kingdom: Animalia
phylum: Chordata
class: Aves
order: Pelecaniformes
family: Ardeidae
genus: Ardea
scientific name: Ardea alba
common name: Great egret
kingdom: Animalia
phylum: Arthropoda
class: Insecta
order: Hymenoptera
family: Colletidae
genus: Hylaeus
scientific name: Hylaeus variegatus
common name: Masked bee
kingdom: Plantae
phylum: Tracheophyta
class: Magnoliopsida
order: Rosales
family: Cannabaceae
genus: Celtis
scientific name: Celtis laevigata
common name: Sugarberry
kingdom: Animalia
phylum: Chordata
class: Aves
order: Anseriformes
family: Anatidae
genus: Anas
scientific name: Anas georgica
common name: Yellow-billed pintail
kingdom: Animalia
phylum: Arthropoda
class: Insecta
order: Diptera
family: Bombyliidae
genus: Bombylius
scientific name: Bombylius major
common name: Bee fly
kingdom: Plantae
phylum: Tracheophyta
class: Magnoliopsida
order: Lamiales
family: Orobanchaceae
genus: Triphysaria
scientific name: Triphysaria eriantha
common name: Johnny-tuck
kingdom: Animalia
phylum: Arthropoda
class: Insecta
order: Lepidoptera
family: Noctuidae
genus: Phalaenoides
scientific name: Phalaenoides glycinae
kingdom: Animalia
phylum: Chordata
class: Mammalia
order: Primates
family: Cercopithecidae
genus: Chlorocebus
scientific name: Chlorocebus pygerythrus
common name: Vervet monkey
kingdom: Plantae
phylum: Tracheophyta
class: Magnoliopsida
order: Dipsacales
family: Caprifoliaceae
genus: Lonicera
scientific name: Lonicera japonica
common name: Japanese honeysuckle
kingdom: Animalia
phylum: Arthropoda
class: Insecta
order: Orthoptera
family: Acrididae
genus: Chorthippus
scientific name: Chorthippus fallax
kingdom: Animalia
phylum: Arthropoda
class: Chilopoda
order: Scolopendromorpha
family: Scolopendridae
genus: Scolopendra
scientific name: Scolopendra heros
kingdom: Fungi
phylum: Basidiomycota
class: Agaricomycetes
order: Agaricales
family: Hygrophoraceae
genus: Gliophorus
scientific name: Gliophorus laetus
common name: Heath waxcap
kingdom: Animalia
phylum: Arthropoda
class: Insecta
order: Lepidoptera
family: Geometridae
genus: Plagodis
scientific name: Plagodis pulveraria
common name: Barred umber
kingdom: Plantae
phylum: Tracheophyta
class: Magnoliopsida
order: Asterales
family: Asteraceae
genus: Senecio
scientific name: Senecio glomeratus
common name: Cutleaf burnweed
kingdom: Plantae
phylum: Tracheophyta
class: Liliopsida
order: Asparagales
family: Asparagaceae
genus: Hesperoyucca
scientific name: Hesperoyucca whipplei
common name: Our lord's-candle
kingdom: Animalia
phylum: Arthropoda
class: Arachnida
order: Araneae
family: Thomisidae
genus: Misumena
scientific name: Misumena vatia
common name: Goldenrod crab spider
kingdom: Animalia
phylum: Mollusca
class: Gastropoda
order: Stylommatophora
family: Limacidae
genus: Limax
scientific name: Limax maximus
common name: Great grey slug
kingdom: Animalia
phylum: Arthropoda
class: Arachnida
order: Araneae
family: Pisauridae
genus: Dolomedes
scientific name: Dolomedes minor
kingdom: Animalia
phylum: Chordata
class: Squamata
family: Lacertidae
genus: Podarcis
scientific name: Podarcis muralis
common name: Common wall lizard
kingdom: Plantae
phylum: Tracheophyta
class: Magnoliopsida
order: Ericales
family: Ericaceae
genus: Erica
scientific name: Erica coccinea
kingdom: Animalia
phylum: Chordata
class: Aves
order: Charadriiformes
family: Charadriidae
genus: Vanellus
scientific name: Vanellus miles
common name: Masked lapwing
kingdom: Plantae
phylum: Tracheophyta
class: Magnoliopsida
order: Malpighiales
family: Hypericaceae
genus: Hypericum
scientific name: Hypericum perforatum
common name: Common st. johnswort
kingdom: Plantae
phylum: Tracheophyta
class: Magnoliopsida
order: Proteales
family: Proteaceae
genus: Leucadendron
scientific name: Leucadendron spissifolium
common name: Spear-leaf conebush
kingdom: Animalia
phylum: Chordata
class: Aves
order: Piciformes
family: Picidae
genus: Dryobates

◆ What to produce ◆
Lay out every line of the material above as a JSON list of strings, with one string for each line and any blank lines left out.

◆ The response ◆
[
  "kingdom: Animalia",
  "phylum: Chordata",
  "class: Aves",
  "order: Pelecaniformes",
  "family: Ardeidae",
  "genus: Ardea",
  "scientific name: Ardea alba",
  "common name: Great egret",
  "kingdom: Animalia",
  "phylum: Arthropoda",
  "class: Insecta",
  "order: Hymenoptera",
  "family: Colletidae",
  "genus: Hylaeus",
  "scientific name: Hylaeus variegatus",
  "common name: Masked bee",
  "kingdom: Plantae",
  "phylum: Tracheophyta",
  "class: Magnoliopsida",
  "order: Rosales",
  "family: Cannabaceae",
  "genus: Celtis",
  "scientific name: Celtis laevigata",
  "common name: Sugarberry",
  "kingdom: Animalia",
  "phylum: Chordata",
  "class: Aves",
  "order: Anseriformes",
  "family: Anatidae",
  "genus: Anas",
  "scientific name: Anas georgica",
  "common name: Yellow-billed pintail",
  "kingdom: Animalia",
  "phylum: Arthropoda",
  "class: Insecta",
  "order: Diptera",
  "family: Bombyliidae",
  "genus: Bombylius",
  "scientific name: Bombylius major",
  "common name: Bee fly",
  "kingdom: Plantae",
  "phylum: Tracheophyta",
  "class: Magnoliopsida",
  "order: Lamiales",
  "family: Orobanchaceae",
  "genus: Triphysaria",
  "scientific name: Triphysaria eriantha",
  "common name: Johnny-tuck",
  "kingdom: Animalia",
  "phylum: Arthropoda",
  "class: Insecta",
  "order: Lepidoptera",
  "family: Noctuidae",
  "genus: Phalaenoides",
  "scientific name: Phalaenoides glycinae",
  "kingdom: Animalia",
  "phylum: Chordata",
  "class: Mammalia",
  "order: Primates",
  "family: Cercopithecidae",
  "genus: Chlorocebus",
  "scientific name: Chlorocebus pygerythrus",
  "common name: Vervet monkey",
  "kingdom: Plantae",
  "phylum: Tracheophyta",
  "class: Magnoliopsida",
  "order: Dipsacales",
  "family: Caprifoliaceae",
  "genus: Lonicera",
  "scientific name: Lonicera japonica",
  "common name: Japanese honeysuckle",
  "kingdom: Animalia",
  "phylum: Arthropoda",
  "class: Insecta",
  "order: Orthoptera",
  "family: Acrididae",
  "genus: Chorthippus",
  "scientific name: Chorthippus fallax",
  "kingdom: Animalia",
  "phylum: Arthropoda",
  "class: Chilopoda",
  "order: Scolopendromorpha",
  "family: Scolopendridae",
  "genus: Scolopendra",
  "scientific name: Scolopendra heros",
  "kingdom: Fungi",
  "phylum: Basidiomycota",
  "class: Agaricomycetes",
  "order: Agaricales",
  "family: Hygrophoraceae",
  "genus: Gliophorus",
  "scientific name: Gliophorus laetus",
  "common name: Heath waxcap",
  "kingdom: Animalia",
  "phylum: Arthropoda",
  "class: Insecta",
  "order: Lepidoptera",
  "family: Geometridae",
  "genus: Plagodis",
  "scientific name: Plagodis pulveraria",
  "common name: Barred umber",
  "kingdom: Plantae",
  "phylum: Tracheophyta",
  "class: Magnoliopsida",
  "order: Asterales",
  "family: Asteraceae",
  "genus: Senecio",
  "scientific name: Senecio glomeratus",
  "common name: Cutleaf burnweed",
  "kingdom: Plantae",
  "phylum: Tracheophyta",
  "class: Liliopsida",
  "order: Asparagales",
  "family: Asparagaceae",
  "genus: Hesperoyucca",
  "scientific name: Hesperoyucca whipplei",
  "common name: Our lord's-candle",
  "kingdom: Animalia",
  "phylum: Arthropoda",
  "class: Arachnida",
  "order: Araneae",
  "family: Thomisidae",
  "genus: Misumena",
  "scientific name: Misumena vatia",
  "common name: Goldenrod crab spider",
  "kingdom: Animalia",
  "phylum: Mollusca",
  "class: Gastropoda",
  "order: Stylommatophora",
  "family: Limacidae",
  "genus: Limax",
  "scientific name: Limax maximus",
  "common name: Great grey slug",
  "kingdom: Animalia",
  "phylum: Arthropoda",
  "class: Arachnida",
  "order: Araneae",
  "family: Pisauridae",
  "genus: Dolomedes",
  "scientific name: Dolomedes minor",
  "kingdom: Animalia",
  "phylum: Chordata",
  "class: Squamata",
  "family: Lacertidae",
  "genus: Podarcis",
  "scientific name: Podarcis muralis",
  "common name: Common wall lizard",
  "kingdom: Plantae",
  "phylum: Tracheophyta",
  "class: Magnoliopsida",
  "order: Ericales",
  "family: Ericaceae",
  "genus: Erica",
  "scientific name: Erica coccinea",
  "kingdom: Animalia",
  "phylum: Chordata",
  "class: Aves",
  "order: Charadriiformes",
  "family: Charadriidae",
  "genus: Vanellus",
  "scientific name: Vanellus miles",
  "common name: Masked lapwing",
  "kingdom: Plantae",
  "phylum: Tracheophyta",
  "class: Magnoliopsida",
  "order: Malpighiales",
  "family: Hypericaceae",
  "genus: Hypericum",
  "scientific name: Hypericum perforatum",
  "common name: Common st. johnswort",
  "kingdom: Plantae",
  "phylum: Tracheophyta",
  "class: Magnoliopsida",
  "order: Proteales",
  "family: Proteaceae",
  "genus: Leucadendron",
  "scientific name: Leucadendron spissifolium",
  "common name: Spear-leaf conebush",
  "kingdom: Animalia",
  "phylum: Chordata",
  "class: Aves",
  "order: Piciformes",
  "family: Picidae",
  "genus: Dryobates"
]